Now for me the main issue is a SkeletalMesh rendering I have around 2k verts meshes with simple animation and less bones than the Epic skeleton has.

That being said I am still using an acharacter which for some reason takes huge performance hit on the GPU side.

Rendering the same meshes animated alone without them being in a character - has no issues :-/ (Interesting why btw).

I am posting a link to the video where 100 characetrs are moving and avoiding each other - in video CPU time is about 18ms - but it is a bit outdated now I reduced it to 12ms for 100 moving characters. There is a room for better optimizations I believe.
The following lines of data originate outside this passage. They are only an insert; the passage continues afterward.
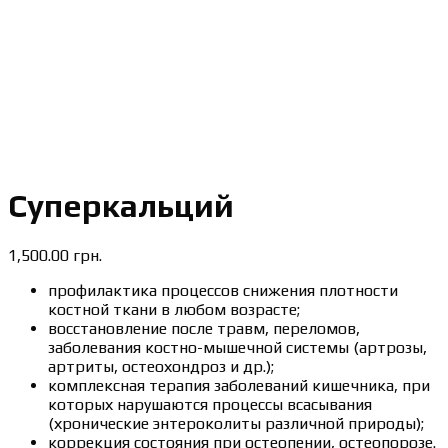
Суперкальций
1,500.00
грн.
профилактика процессов снижения плотности
костной ткани в любом возрасте;
восстановление после травм, переломов,
заболевания костно-мышечной системы (артрозы,
артриты, остеохондроз и др.);
комплексная терапия заболеваний кишечника, при
которых нарушаются процессы всасывания
(хронические энтероколиты различной природы);
коррекция состояния при остеопении, остеопорозе.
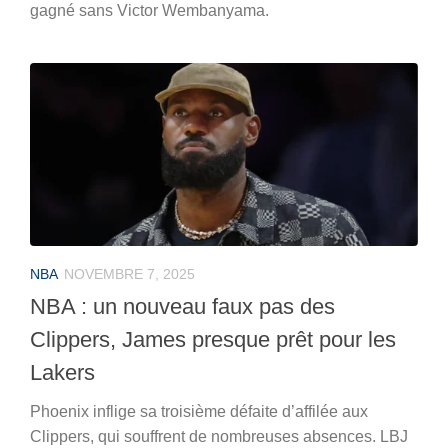
gagné sans Victor Wembanyama.
NBA
NOVEMBRE 7, 2025
NBA : un nouveau faux pas des
Clippers, James presque prêt pour les
Lakers
Phoenix inflige sa troisième défaite d’affilée aux
Clippers, qui souffrent de nombreuses absences. LBJ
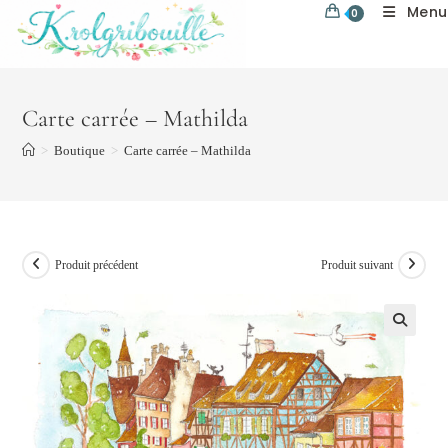
Menu
Skip
0
to
content
Carte carrée – Mathilda
>
Boutique
>
Carte carrée – Mathilda
Produit précédent
Produit suivant
🔍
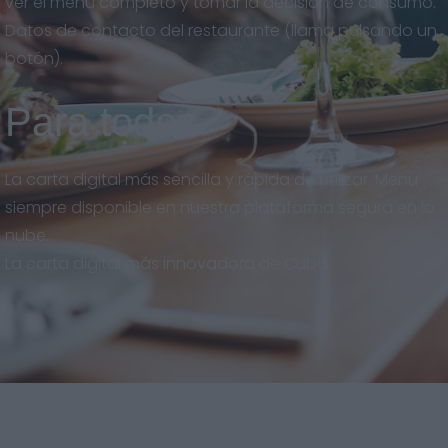
ver el menú completo y tomar la decisión de consumo.
Datos de contacto del restaurante (llama pulsando un
botón).
Para todos
La carta digital más sencilla y rápida de utilizar. Menú
siempre disponible en nuestra plataforma segura en la
nube.
La carta digital más innovadora de Cuba.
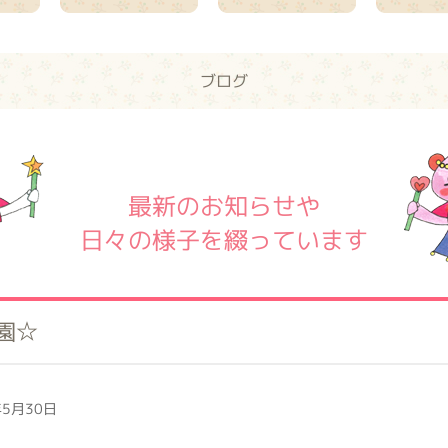
ブログ
最新のお知らせや
日々の様子を綴っています
園☆
5月30日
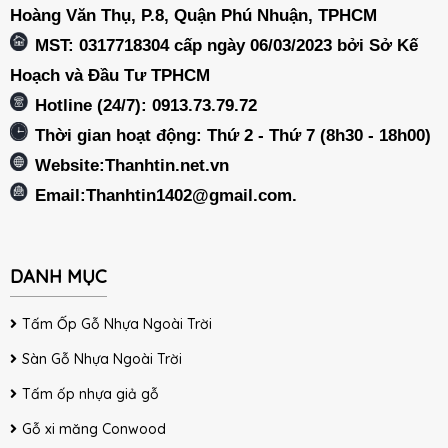
Hoàng Văn Thụ, P.8, Quận Phú Nhuận, TPHCM
MST: 0317718304 cấp ngày 06/03/2023 bởi Sở Kế
Hoạch và Đầu Tư TPHCM
Hotline (24/7): 0913.73.79.72
Thời gian hoạt động: Thứ 2 - Thứ 7 (8h30 - 18h00)
Website:Thanhtin.net.vn
Email:
Thanhtin1402@gmail.com
.
DANH MỤC
Tấm Ốp Gỗ Nhựa Ngoài Trời
Sàn Gỗ Nhựa Ngoài Trời
Tấm ốp nhựa giả gỗ
Gỗ xi măng Conwood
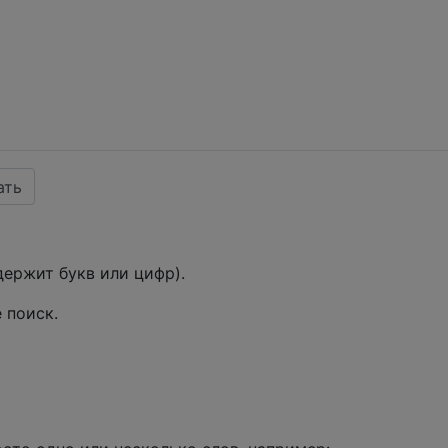
ать
держит букв или цифр).
 поиск.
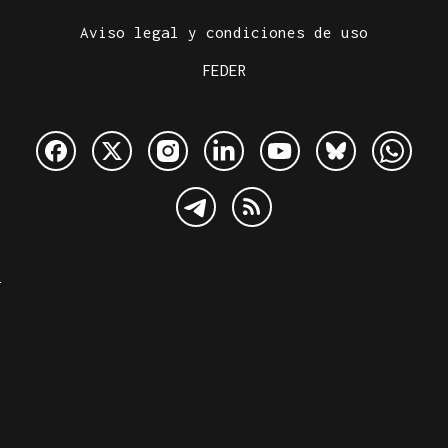
Aviso legal y condiciones de uso
FEDER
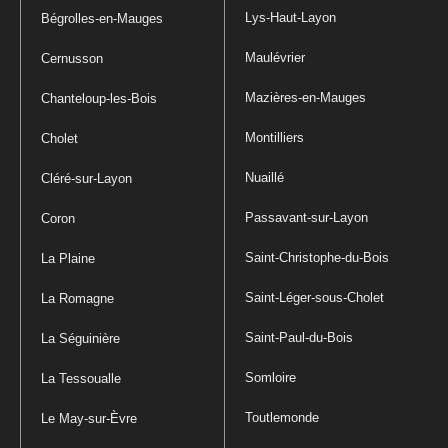
Lys-Haut-Layon
Bégrolles-en-Mauges
Maulévrier
Cernusson
Mazières-en-Mauges
Chanteloup-les-Bois
Montilliers
Cholet
Nuaillé
Cléré-sur-Layon
Passavant-sur-Layon
Coron
Saint-Christophe-du-Bois
La Plaine
Saint-Léger-sous-Cholet
La Romagne
Saint-Paul-du-Bois
La Séguinière
Somloire
La Tessoualle
Toutlemonde
Le May-sur-Èvre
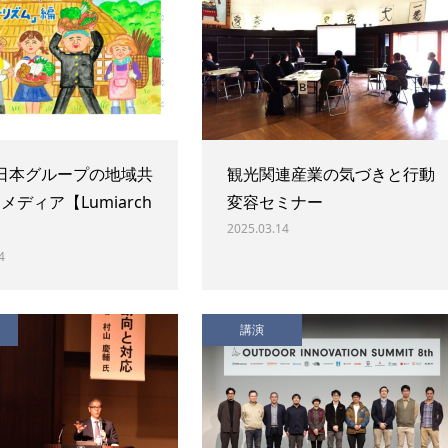
東日本グループの地域共
観光関連産業の気づきと行動
 メディア【Lumiarch
変容セミナー
2025.03.14
4
講演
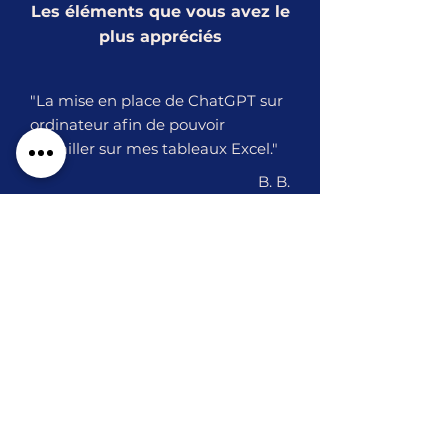
Les éléments que vous avez le
plus appréciés
"La mise en place de ChatGPT sur
ordinateur afin de pouvoir
travailler sur mes tableaux Excel."
B. B.
"Présentation des points forts de
chaque IA. Préparation des
prompts et skills."
P. G.
"L'échange et le support de la
présentation."
T. M.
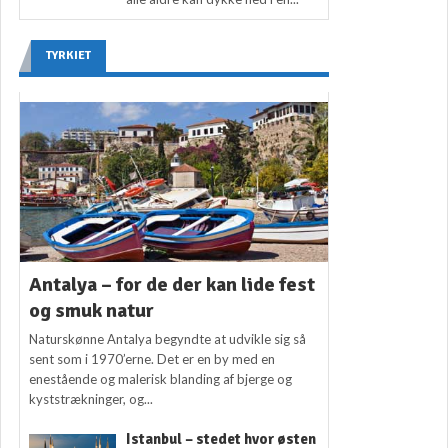
TYRKIET
Antalya – for de der kan lide fest
og smuk natur
Naturskønne Antalya begyndte at udvikle sig så
sent som i 1970’erne. Det er en by med en
enestående og malerisk blanding af bjerge og
kyststrækninger, og...
Istanbul – stedet hvor østen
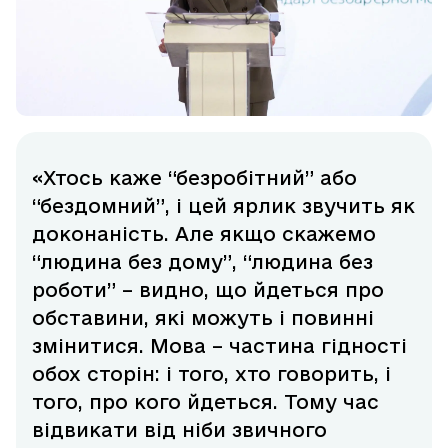
«Хтось каже “безробітний” або
“бездомний”, і цей ярлик звучить як
доконаність. Але якщо скажемо
“людина без дому”, “людина без
роботи” – видно, що йдеться про
обставини, які можуть і повинні
змінитися. Мова – частина гідності
обох сторін: і того, хто говорить, і
того, про кого йдеться. Тому час
відвикати від ніби звичного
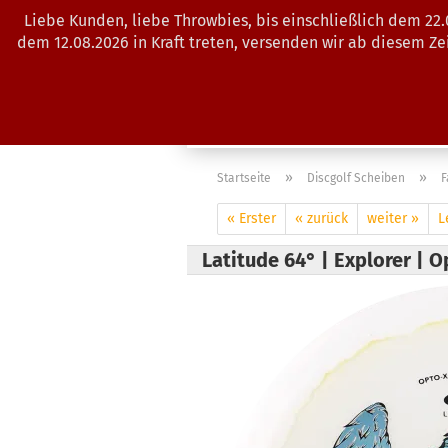
Liebe Kunden, liebe Throwbies, bis einschließlich dem 22
dem 12.08.2026 in Kraft treten, versenden wir ab diesem Z
AKTUELLES
SALES
SCHEIBE
»
»
Startseite
Discgolf Scheiben
F
« Erster
« zurück
weiter »
L
Latitude 64° | Explorer | 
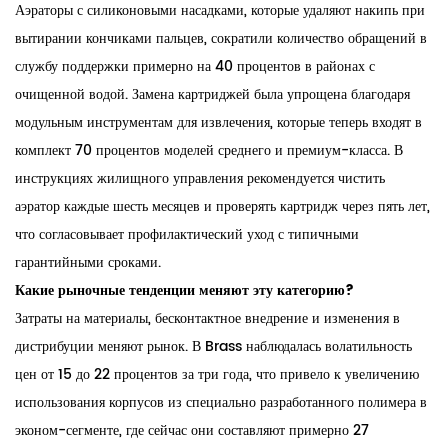
Аэраторы с силиконовыми насадками, которые удаляют накипь при
вытирании кончиками пальцев, сократили количество обращений в
службу поддержки примерно на 40 процентов в районах с
очищенной водой. Замена картриджей была упрощена благодаря
модульным инструментам для извлечения, которые теперь входят в
комплект 70 процентов моделей среднего и премиум-класса. В
инструкциях жилищного управления рекомендуется чистить
аэратор каждые шесть месяцев и проверять картридж через пять лет,
что согласовывает профилактический уход с типичными
гарантийными сроками.
Какие рыночные тенденции меняют эту категорию?
Затраты на материалы, бесконтактное внедрение и изменения в
дистрибуции меняют рынок. В Brass наблюдалась волатильность
цен от 15 до 22 процентов за три года, что привело к увеличению
использования корпусов из специально разработанного полимера в
эконом-сегменте, где сейчас они составляют примерно 27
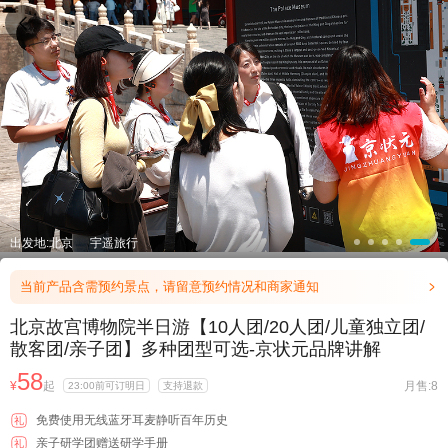

出发地:北京
宇遥旅行
当前产品含需预约景点，请留意预约情况和商家通知

北京故宫博物院半日游【10人团/20人团/儿童独立团/
散客团/亲子团】多种团型可选-京状元品牌讲解
58
¥
起
月售:8
23:00前可订明日
支持退款
免费使用无线蓝牙耳麦静听百年历史
礼
亲子研学团赠送研学手册
礼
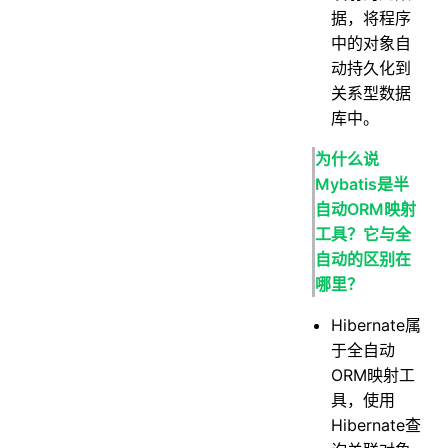
据，将程序
中的对象自
动持久化到
关系型数据
库中。
为什么说
Mybatis是半
自动ORM映射
工具？它与全
自动的区别在
哪里？
Hibernate属
于全自动
ORM映射工
具，使用
Hibernate查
It also is thread safe so it is possible parralelizing the whole movement stuff with a bit of collision checks additions.
Which I believe will reduce the overal usage to around 8ms.

Note the MS are overal for game - I didnt measure how much only the movement takes - but it is already lighting fast compared to the built-in options.

https://drive.google.com/file/d/1x4M…w?usp=drivesdk

If some1 can point out how could I optimize the SkelMesh rendering it would be great!

My goal is 100-150 characters on screen - so I believe it is achievable?

Edit
After some efforts playing with occlusions I was able to render 150 with acceptable FPS with shadows, and with high FPS without shadows.

85fps for 100 characters in 1080ti with shadows and 160fps without shadows.

Biggest benefit was from removing 3DWidgets with just planes(with the same material) and marking plane to no occlude the geometry.